I keep seeing things that were vibe coded and thinking, "That's really impressive for something that you only spent that much time on".

To have a polished software project, you must spend time somewhat menially iterating and refining (as each type of user).

To have a polished software project, you need to have started with tests and test coverage from the start for the UI, too.

Writing tests later is not as good.

I have taken a number of projects from a sloppy vibe coded prototype to 100% test coverage. Modern coding llm agents are good at writing just enough tests for 100% coverage.

But 100% test coverage doesn't mean that it's quality software, that it's fuzzed, or that it's formally verified.

Quality software requires extensive manual testing, iteration, and revision.

I haven't even reviewed this specific project; it's possible that the author developed a quality (CLI?) UI without e2e tests in so much time?

Was the process for this more like "vibe coding" or "pair programming with an LLM"?

> That's really impressive for something that you only spent that much time on"

Again, I haven't even read this particular project;

There's:

Prompt insufficiency: Was the specification used to prompt the model to develop the software sufficient in relation to what are regarded as a complete enough software specifications?

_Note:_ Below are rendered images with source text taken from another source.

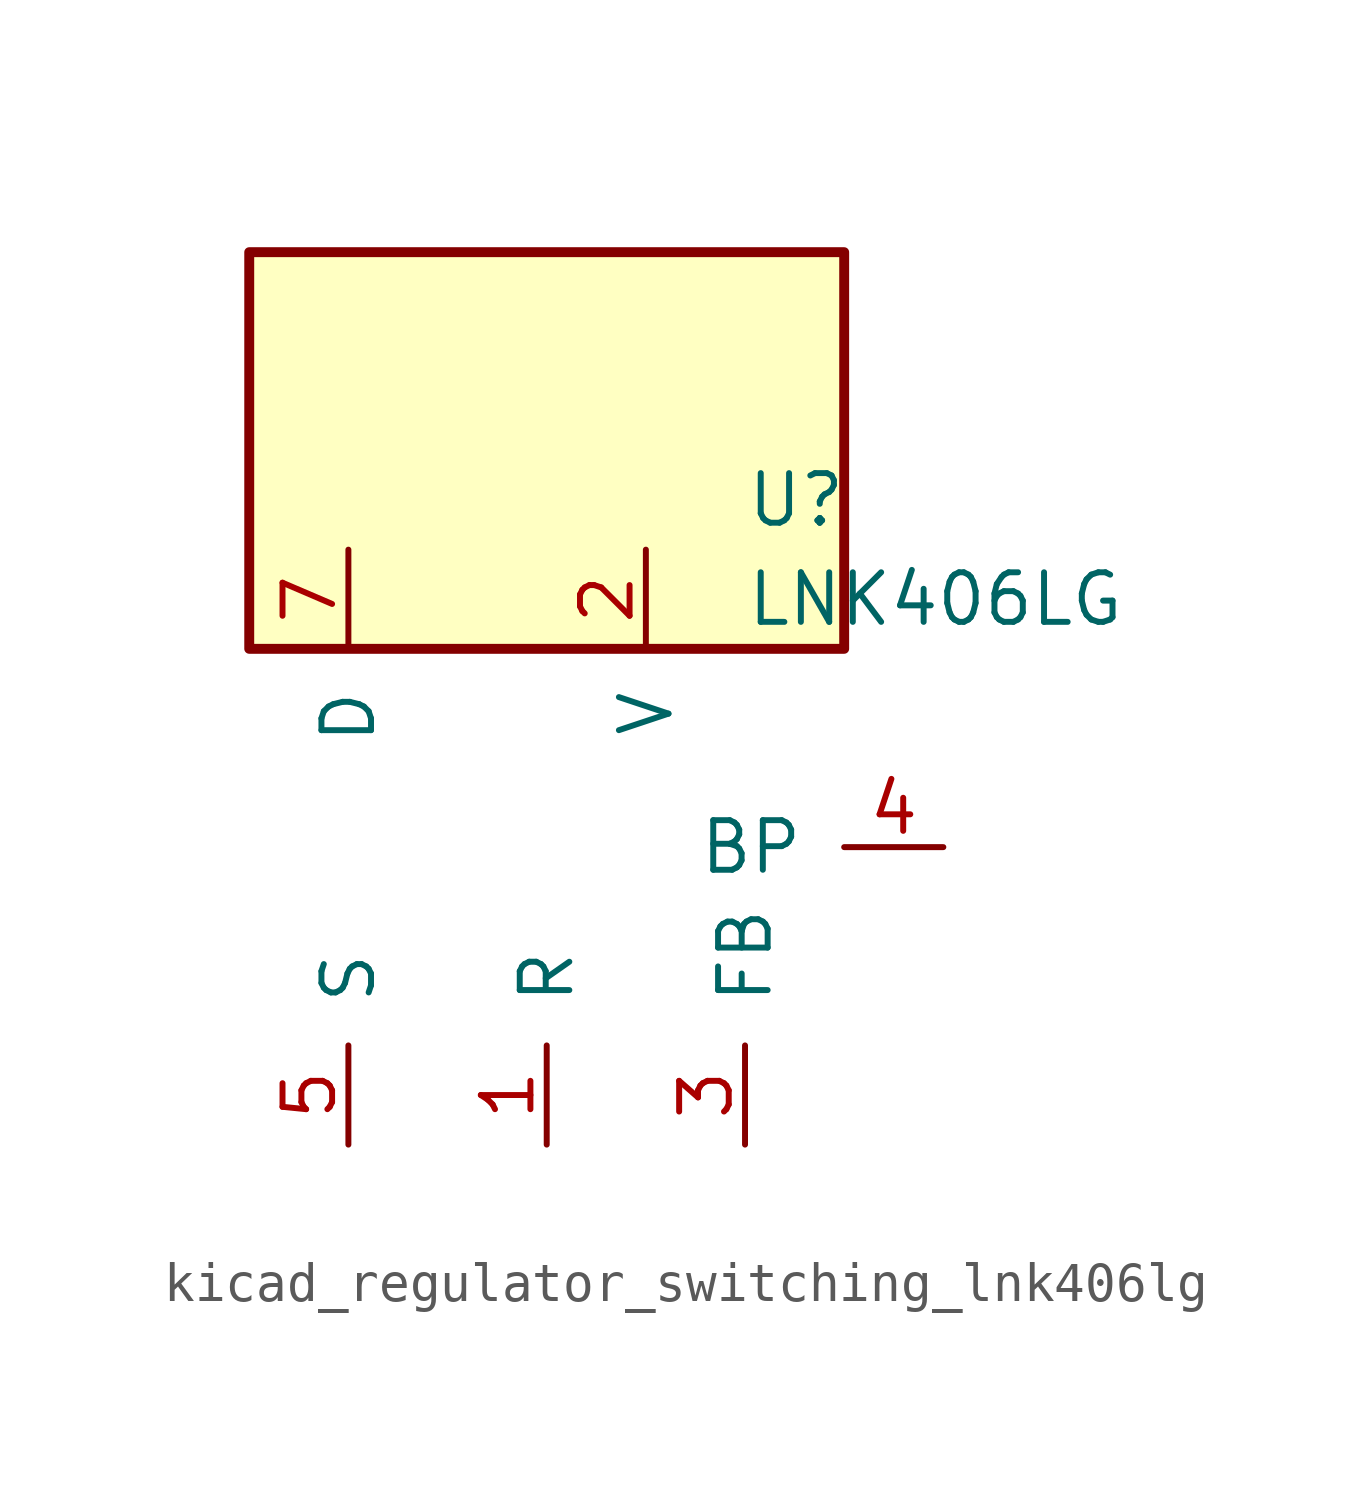
<source format=kicad_sym>
(kicad_symbol_lib
  (version 20220914)
  (generator kicad_symbol_editor)
  (symbol "kicad_regulator_switching_lnk406lg"
    (pin_names
      (offset 1.016))
    (property "Reference" "U"
      (at 5.08 8.89 0)
      (effects (font (size 1.27 1.27)) (justify left)))
    (property "Value" "LNK406LG"
      (at 5.08 6.35 0)
      (effects (font (size 1.27 1.27)) (justify left)))
    (symbol "kicad_regulator_switching_lnk406lg_0_1"
      (rectangle (start 7.62 15.24) (end -7.62 5.08) (stroke (width 0.254) (type default)) (fill (type background))))
    (symbol "kicad_regulator_switching_lnk406lg_1_1"
      (pin input line (at 0 -7.62 90) (length 2.54) (name "R" (effects (font (size 1.27 1.27)))) (number "1" (effects (font (size 1.27 1.27)))))
      (pin input line (at 2.54 7.62 270) (length 2.54) (name "V" (effects (font (size 1.27 1.27)))) (number "2" (effects (font (size 1.27 1.27)))))
      (pin input line (at 5.08 -7.62 90) (length 2.54) (name "FB" (effects (font (size 1.27 1.27)))) (number "3" (effects (font (size 1.27 1.27)))))
      (pin input line (at 10.16 0 180) (length 2.54) (name "BP" (effects (font (size 1.27 1.27)))) (number "4" (effects (font (size 1.27 1.27)))))
      (pin power_in line (at -5.08 -7.62 90) (length 2.54) (name "S" (effects (font (size 1.27 1.27)))) (number "5" (effects (font (size 1.27 1.27)))))
      (pin open_collector line (at -5.08 7.62 270) (length 2.54) (name "D" (effects (font (size 1.27 1.27)))) (number "7" (effects (font (size 1.27 1.27))))))))
</source>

Model and/or Agent insufficiency,

Software Development methods and/or Project Management insufficiency,

QA insufficiency,

Peer review sufficiency;

Is it already time to rewrite the product using the current project as a more sufficient specification?

But then how many hours of UI and business logic review would be necessary again?

Is 100 hours enough?

A 40-hour work year has 2,080 hours per person per year.

The "10,000" hours necessary to be really good at anything number was the expert threshold that they used to categorize test subjects who performed neuroimaging studies while compassion meditating. "10,000" hours to be an expert is about 5 years at full time.

But how many hours to have a good software product?

Usually I check for tests and test coverage first. You could have spent 1,000 hours on a software project and if it doesn't have automated tests, we can't evolve the software and be sure that we haven't caused regressions.